*** Текст для чтения ***

# Scandalli Аккордеон на Баян



## Dc8 (2 Сен 2014)

Подарили на юбилей аккордеон Scandalli Super VI, лежит мертвым грузом, хотелось бы обменять инструмент на аналогичный баян ( по качеству).


----------



## MAN (2 Сен 2014)

Дарёному аккордеону на гриф не смотрят? В смысле клавиши там или кнопки

P.S. Я долго думал за какой из вариантов проголосовать, но, откровенно говоря, так ничего и не решил


----------



## vev (2 Сен 2014)

Кто б мне неглядя такой подарок сделал


----------



## zet10 (2 Сен 2014)

Я же предлагал поменять Ваш аккордеон на аналогичный баян,но Вы молчите.
Какой смысл тогда тему поднимать?


----------



## vev (2 Сен 2014)

zet10 (02.09.2014, 20:24) писал:


> Я же предлагал поменять Ваш аккордеон на аналогичный баян,но Вы молчите.
> Какой смысл тогда тему поднимать?


Юра, а если не секрет, что является в данном случае "аналогичным" баяном?


----------



## zet10 (2 Сен 2014)

Баян "Скандалли-Хромо Супериор"

***

Задание 1: Перепишите из записей без изменений участок от строки, где есть "DocKit support team", до строки, где есть "Trade Conduct Policy**", включая обе. Картинки в ответ не включайте.
Текст и записи никак не связаны друг с другом.

*** Данные для задания ***

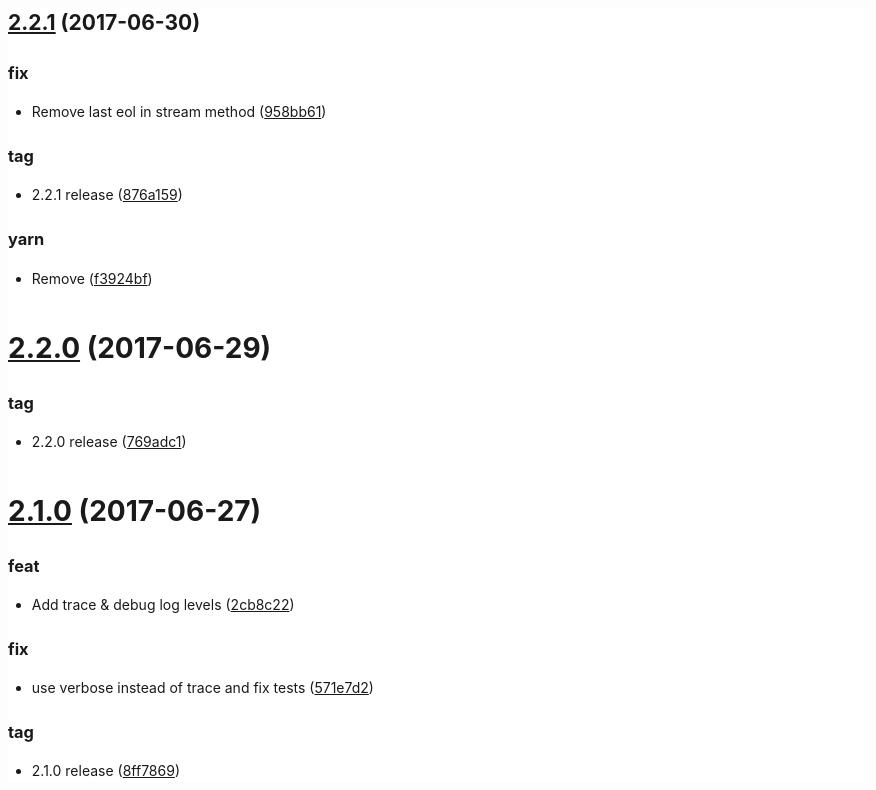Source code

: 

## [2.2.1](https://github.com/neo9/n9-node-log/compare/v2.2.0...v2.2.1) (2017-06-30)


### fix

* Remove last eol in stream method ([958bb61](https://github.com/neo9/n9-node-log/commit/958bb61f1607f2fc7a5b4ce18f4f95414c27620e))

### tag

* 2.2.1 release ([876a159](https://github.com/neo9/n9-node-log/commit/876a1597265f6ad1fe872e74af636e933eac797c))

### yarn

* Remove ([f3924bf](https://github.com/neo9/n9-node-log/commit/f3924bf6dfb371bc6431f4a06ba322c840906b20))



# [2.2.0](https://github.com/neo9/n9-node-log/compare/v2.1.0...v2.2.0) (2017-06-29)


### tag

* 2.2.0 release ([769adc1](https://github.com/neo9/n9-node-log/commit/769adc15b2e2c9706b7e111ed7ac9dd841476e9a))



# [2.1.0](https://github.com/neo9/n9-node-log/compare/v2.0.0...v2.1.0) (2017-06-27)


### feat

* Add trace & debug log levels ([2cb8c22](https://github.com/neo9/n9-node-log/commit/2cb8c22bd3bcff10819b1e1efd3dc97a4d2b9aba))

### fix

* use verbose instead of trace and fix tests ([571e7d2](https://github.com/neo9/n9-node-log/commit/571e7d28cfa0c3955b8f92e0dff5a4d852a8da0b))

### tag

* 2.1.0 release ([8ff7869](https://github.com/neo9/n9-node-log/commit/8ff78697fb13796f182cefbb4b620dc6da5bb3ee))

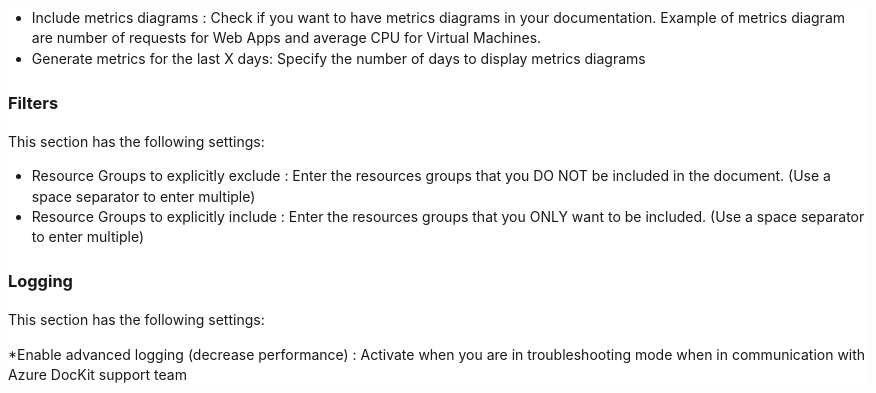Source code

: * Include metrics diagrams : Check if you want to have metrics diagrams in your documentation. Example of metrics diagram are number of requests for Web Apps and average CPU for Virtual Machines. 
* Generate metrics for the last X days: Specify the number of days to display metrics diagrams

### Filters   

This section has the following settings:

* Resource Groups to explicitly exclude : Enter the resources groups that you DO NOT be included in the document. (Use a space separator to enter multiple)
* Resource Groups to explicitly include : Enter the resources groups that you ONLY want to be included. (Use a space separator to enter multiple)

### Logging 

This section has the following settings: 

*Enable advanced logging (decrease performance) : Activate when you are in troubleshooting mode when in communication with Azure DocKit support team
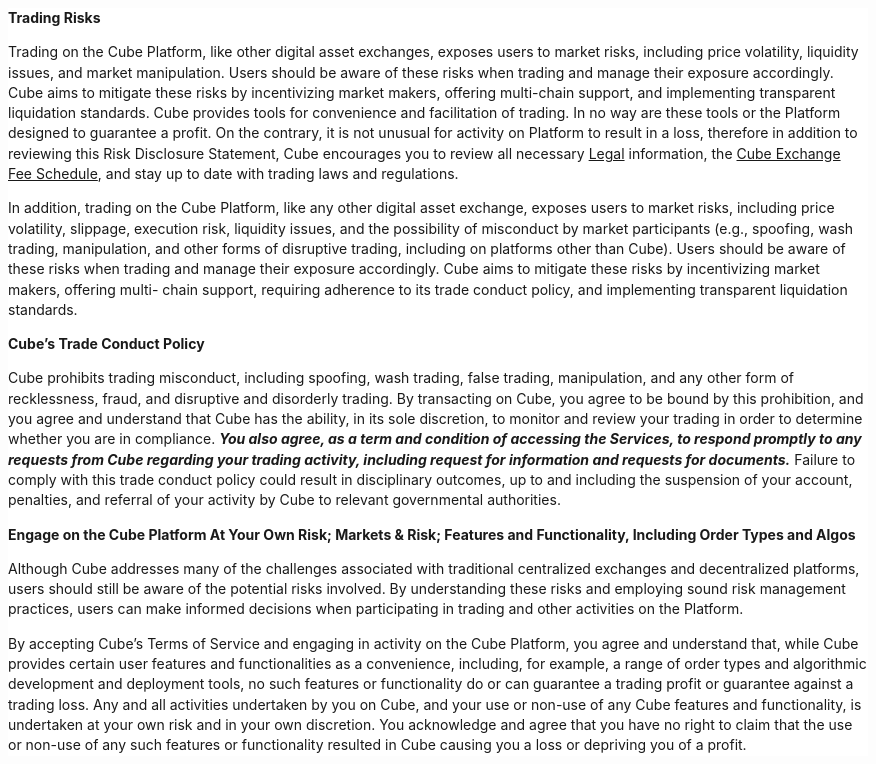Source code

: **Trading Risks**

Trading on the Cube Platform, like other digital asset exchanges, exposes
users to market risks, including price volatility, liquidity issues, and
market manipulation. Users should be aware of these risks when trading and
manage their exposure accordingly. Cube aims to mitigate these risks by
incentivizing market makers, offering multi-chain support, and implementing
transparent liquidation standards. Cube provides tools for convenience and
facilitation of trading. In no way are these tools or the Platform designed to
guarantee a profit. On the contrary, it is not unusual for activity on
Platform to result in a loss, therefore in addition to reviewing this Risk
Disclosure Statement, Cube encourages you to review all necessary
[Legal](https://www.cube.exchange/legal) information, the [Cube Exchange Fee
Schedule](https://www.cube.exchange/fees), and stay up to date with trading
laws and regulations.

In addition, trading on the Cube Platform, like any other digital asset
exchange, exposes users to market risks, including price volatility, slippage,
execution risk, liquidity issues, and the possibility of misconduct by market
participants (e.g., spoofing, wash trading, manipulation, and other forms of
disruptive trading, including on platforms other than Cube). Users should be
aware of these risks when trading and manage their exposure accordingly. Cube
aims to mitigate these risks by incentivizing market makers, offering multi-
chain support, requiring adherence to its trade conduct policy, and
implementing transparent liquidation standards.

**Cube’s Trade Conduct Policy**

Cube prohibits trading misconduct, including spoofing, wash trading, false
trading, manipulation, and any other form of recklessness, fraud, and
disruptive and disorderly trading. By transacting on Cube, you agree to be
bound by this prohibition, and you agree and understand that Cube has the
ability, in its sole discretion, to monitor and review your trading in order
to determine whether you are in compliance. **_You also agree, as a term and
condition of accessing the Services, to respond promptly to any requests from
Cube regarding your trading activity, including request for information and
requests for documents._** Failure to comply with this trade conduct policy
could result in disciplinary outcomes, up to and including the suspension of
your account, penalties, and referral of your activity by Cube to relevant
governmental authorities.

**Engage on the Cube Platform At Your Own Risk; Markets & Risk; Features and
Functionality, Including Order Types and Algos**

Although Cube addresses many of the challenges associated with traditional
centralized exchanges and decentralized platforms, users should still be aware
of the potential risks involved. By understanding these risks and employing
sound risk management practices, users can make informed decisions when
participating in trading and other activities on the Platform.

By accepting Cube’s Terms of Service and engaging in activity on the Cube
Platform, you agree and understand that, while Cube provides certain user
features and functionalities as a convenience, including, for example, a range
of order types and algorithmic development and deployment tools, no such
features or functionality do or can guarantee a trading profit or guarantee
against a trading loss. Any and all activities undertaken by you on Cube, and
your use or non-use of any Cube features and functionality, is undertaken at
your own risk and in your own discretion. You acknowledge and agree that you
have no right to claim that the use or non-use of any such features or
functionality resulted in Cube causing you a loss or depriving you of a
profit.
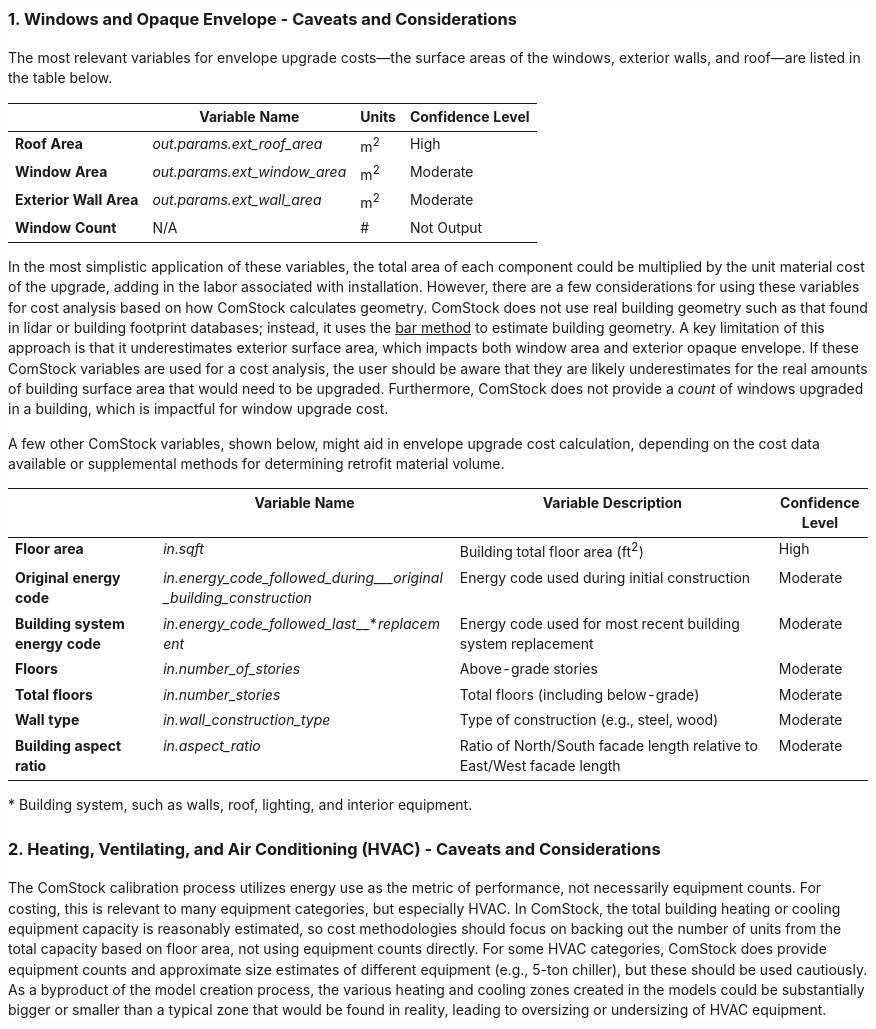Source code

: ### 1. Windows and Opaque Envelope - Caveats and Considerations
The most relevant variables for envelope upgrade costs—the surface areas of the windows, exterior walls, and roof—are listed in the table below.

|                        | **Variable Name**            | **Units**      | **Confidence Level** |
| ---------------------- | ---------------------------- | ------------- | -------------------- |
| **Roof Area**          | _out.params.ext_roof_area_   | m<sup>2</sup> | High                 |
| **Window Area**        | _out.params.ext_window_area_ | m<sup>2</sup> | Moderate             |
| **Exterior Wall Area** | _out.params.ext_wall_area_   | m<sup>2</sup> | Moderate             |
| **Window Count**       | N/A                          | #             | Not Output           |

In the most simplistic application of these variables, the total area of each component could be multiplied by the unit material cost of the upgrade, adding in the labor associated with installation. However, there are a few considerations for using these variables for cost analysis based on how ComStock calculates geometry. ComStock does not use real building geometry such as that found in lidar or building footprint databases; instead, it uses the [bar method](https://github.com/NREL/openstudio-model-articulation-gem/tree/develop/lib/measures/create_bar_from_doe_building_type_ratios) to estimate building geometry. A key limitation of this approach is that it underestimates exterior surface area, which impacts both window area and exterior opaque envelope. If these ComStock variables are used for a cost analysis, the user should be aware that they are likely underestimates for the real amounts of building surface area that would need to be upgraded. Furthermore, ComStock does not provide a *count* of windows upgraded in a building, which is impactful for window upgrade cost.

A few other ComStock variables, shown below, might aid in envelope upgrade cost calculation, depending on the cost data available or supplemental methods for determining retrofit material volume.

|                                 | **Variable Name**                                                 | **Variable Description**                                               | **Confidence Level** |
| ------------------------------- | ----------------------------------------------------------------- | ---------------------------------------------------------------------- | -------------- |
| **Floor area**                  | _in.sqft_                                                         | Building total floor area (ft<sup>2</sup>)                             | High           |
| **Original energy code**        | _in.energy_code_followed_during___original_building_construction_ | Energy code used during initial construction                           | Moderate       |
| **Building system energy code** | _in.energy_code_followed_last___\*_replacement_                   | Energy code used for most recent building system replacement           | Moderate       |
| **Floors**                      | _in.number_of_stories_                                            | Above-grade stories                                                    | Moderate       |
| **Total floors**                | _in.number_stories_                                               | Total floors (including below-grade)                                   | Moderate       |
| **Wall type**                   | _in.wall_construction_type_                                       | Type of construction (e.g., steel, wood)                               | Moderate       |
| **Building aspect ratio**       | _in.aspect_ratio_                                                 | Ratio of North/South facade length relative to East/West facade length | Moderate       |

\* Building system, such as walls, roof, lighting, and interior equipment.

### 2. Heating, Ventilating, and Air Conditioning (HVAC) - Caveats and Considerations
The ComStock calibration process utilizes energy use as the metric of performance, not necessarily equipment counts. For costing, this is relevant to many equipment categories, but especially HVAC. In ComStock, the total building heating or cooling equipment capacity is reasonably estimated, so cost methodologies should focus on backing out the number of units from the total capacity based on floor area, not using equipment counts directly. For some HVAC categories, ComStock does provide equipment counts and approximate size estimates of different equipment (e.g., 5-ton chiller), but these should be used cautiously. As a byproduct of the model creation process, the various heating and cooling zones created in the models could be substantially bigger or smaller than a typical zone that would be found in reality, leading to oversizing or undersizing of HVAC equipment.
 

***

Задание 2: Какой аккордеон подарили на юбилей, судя по первому сообщению в тексте об обмене аккордеона на баян?

Ответ 1:
*Enable advanced logging (decrease performance) : Activate when you are in troubleshooting mode when in communication with Azure DocKit support team
Source code

: **Trading Risks**

Trading on the Cube Platform, like other digital asset exchanges, exposes
users to market risks, including price volatility, liquidity issues, and
market manipulation. Users should be aware of these risks when trading and
manage their exposure accordingly. Cube aims to mitigate these risks by
incentivizing market makers, offering multi-chain support, and implementing
transparent liquidation standards. Cube provides tools for convenience and
facilitation of trading. In no way are these tools or the Platform designed to
guarantee a profit. On the contrary, it is not unusual for activity on
Platform to result in a loss, therefore in addition to reviewing this Risk
Disclosure Statement, Cube encourages you to review all necessary
[Legal](https://www.cube.exchange/legal) information, the [Cube Exchange Fee
Schedule](https://www.cube.exchange/fees), and stay up to date with trading
laws and regulations.

In addition, trading on the Cube Platform, like any other digital asset
exchange, exposes users to market risks, including price volatility, slippage,
execution risk, liquidity issues, and the possibility of misconduct by market
participants (e.g., spoofing, wash trading, manipulation, and other forms of
disruptive trading, including on platforms other than Cube). Users should be
aware of these risks when trading and manage their exposure accordingly. Cube
aims to mitigate these risks by incentivizing market makers, offering multi-
chain support, requiring adherence to its trade conduct policy, and
implementing transparent liquidation standards.

**Cube’s Trade Conduct Policy**

Ответ 2: Scandalli Super VI.